Climbing the Mountains of Your Life for 2019

Strive to make this year your most challenging ever.

“It’s not the mountain we conquer, but ourselves.” Sir Edmund Hillary, the first man to summit Mount Everest, the world’s highest mountain

On September 11th, 2001, I lost a lot of friends in the horrendous terrorist attack on the World Trade Center buildings in New York City. It was a tough time to conquer for those who knew individuals lost, the families affected, and a nation grieving the tragedy.

It was this event and the result of it that caused many to reassess life and what we wanted to do with it, including myself.

On the first anniversary of 9/11, I found myself on the summit of Mt. Rainer in the Cascade Mountains located in Washington state. I wanted to do something that I always pondered, but always found an excuse not to.

September 11th, 2001 changed that for me; I was determined to accomplish something I had no idea at the time if I’d be good at it or achieve what it was that I was pursuing.

It’s never too late

I had never scaled a mountain – skied down one, sure!

But climb up one? Not at all. But now was the time I told myself.

I went out and did the training and work necessary to face my fear and climb to the top of a mountain. Nearly 20 years later I have climbed many mountains across the world and consider it to be one of my greatest passions.

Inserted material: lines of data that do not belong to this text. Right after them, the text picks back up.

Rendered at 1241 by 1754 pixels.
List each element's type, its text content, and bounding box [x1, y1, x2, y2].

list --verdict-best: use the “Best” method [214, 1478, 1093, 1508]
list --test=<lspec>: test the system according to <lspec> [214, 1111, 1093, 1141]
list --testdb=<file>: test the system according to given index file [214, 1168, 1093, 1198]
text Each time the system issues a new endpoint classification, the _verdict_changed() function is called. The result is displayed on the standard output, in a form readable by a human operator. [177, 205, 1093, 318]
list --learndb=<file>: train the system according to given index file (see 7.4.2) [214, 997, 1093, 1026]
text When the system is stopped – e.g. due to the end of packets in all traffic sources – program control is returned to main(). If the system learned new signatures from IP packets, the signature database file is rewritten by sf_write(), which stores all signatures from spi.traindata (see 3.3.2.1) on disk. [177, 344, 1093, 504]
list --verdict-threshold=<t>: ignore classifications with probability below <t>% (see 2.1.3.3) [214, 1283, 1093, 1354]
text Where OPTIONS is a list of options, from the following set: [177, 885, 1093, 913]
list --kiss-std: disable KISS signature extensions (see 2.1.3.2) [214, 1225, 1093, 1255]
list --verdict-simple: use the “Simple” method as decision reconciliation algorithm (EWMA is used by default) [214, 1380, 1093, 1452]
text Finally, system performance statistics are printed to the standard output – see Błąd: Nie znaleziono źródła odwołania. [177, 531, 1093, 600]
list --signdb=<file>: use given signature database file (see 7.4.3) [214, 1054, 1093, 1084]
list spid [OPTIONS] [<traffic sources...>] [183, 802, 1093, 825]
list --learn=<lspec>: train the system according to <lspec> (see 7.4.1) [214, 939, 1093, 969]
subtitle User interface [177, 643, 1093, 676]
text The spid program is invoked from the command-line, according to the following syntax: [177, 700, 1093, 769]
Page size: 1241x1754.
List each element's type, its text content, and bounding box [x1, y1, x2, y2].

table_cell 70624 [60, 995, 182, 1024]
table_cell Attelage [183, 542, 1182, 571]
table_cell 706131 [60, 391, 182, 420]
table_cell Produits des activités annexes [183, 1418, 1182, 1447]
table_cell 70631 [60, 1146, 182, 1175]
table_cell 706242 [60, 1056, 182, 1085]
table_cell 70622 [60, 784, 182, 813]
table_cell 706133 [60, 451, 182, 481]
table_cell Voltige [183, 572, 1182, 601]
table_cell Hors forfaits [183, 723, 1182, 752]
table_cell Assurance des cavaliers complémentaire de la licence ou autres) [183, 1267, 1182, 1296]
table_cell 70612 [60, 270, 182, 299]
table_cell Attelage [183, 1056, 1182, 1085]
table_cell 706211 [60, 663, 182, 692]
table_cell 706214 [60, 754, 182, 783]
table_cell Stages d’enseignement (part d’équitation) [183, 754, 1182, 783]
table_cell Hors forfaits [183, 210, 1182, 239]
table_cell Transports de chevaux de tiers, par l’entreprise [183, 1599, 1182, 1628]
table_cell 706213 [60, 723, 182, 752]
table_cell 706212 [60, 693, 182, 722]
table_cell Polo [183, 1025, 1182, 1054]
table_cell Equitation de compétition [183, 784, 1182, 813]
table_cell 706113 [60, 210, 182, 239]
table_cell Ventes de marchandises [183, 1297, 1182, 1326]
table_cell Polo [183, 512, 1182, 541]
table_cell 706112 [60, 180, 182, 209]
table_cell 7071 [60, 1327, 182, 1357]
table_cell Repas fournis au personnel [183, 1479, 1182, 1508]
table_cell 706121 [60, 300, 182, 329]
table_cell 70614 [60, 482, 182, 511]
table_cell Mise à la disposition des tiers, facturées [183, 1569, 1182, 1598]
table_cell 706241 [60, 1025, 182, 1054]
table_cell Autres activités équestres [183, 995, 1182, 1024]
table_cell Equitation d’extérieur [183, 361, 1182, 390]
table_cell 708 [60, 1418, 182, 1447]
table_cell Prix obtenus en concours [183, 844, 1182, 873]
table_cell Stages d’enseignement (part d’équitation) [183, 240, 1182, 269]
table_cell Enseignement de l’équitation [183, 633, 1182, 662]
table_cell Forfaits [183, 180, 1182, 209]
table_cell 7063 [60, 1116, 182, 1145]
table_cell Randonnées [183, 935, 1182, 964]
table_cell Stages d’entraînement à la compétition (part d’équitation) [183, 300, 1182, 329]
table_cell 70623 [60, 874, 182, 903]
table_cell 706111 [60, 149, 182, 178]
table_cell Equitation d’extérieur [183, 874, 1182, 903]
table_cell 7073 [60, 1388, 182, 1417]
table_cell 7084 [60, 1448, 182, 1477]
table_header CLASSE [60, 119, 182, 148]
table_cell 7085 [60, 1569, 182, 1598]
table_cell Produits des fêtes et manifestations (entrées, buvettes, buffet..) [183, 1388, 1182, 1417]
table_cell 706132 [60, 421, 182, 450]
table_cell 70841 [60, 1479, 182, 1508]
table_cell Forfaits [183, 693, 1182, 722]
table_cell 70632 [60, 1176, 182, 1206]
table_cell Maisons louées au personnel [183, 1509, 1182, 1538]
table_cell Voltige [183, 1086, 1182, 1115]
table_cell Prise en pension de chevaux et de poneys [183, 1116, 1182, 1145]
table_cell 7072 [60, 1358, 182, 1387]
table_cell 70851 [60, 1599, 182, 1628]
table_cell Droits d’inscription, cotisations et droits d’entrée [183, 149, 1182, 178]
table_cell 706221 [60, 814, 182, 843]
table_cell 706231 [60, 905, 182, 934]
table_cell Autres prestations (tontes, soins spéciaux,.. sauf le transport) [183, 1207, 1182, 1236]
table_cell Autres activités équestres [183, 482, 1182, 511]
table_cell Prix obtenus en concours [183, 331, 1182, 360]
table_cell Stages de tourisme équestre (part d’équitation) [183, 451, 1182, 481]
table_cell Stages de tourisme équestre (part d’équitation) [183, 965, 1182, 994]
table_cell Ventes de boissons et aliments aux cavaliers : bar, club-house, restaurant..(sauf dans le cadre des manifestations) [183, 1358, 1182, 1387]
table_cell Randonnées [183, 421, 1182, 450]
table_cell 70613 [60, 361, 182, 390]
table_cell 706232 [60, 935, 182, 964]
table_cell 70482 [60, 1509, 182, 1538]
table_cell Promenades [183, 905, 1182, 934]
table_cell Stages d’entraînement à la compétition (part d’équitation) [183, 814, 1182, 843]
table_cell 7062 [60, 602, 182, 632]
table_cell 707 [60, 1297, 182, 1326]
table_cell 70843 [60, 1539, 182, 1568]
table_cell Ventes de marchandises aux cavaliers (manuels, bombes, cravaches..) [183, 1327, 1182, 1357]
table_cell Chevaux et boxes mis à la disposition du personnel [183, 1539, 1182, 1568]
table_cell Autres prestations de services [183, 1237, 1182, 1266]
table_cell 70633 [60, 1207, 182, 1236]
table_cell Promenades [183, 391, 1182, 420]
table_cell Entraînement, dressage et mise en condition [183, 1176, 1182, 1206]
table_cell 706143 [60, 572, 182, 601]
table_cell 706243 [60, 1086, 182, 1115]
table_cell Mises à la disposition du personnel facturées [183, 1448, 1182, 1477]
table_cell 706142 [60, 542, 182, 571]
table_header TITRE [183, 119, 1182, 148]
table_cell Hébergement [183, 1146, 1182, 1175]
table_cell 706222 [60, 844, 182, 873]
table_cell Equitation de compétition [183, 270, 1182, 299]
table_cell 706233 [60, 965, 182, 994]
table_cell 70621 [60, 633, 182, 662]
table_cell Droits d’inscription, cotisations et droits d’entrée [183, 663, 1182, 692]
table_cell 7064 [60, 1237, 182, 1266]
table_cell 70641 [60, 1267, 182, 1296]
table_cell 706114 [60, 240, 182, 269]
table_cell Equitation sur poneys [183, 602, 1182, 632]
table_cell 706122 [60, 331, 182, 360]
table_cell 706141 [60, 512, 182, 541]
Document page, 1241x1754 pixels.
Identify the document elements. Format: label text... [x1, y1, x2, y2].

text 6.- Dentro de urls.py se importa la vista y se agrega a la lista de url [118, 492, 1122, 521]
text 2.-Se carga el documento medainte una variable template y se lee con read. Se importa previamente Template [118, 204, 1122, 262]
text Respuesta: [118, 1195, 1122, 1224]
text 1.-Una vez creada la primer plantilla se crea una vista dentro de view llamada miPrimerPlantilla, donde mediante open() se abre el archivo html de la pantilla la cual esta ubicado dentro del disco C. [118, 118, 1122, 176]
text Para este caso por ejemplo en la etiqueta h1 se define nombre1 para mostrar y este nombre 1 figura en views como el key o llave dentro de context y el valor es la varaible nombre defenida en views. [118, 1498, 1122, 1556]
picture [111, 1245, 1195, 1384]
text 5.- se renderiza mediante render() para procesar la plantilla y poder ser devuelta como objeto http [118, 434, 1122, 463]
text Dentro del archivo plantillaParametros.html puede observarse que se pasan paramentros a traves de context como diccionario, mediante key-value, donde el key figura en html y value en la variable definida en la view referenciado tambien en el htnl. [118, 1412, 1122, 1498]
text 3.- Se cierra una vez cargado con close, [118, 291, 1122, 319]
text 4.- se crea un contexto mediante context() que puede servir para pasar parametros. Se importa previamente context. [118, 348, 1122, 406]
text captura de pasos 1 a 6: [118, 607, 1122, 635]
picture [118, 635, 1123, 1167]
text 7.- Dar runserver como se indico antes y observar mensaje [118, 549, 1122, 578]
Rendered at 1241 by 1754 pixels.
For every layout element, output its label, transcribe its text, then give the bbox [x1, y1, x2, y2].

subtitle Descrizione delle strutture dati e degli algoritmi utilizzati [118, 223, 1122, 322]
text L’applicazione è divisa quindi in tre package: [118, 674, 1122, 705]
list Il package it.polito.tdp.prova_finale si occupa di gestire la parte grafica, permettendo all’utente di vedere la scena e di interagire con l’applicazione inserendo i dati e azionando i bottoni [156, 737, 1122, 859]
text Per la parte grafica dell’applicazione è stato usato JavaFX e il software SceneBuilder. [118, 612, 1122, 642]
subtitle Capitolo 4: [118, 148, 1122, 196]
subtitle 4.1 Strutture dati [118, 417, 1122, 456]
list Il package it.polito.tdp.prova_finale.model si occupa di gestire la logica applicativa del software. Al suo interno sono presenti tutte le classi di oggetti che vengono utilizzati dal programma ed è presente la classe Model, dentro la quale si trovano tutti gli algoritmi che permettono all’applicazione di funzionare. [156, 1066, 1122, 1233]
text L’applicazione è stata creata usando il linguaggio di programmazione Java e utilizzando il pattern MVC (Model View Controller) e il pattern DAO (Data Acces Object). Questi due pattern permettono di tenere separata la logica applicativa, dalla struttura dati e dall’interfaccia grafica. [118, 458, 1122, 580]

Now, I’m not suggesting your goal is to climb an actual mountain; however, make this the year to find your proverbial mountain to climb.

Challenge yourself to conquer fear of failure, disappointment, discouragement, etc. as it pertains to your selected goal(s). There’s one thing I’ve learned scaling some of the largest mountains on the planet – there is no failure, only feedback.

If we’re not willing to try something and fail, then we aren’t going to grow and reach our true potential.

Consider who you’re going to be on the eve of 2020. How different will you be?

That will be determined by the things you experience and choose to face between now and then. Success isn’t and shouldn’t be determined by how many mistakes you avoid; instead, it will manifest itself from learning, growing, improving – all things that suggest not being perfect or stagnant.

Instead of asking yourself, “What would I do if I could not fail?”

Anticipate mistakes, embrace setbacks and take them as learning opportunities necessary for success. Don’t limit yourself this year.

Seriously consider how you can exceed your own expectations and how you can help others exceed their expectations.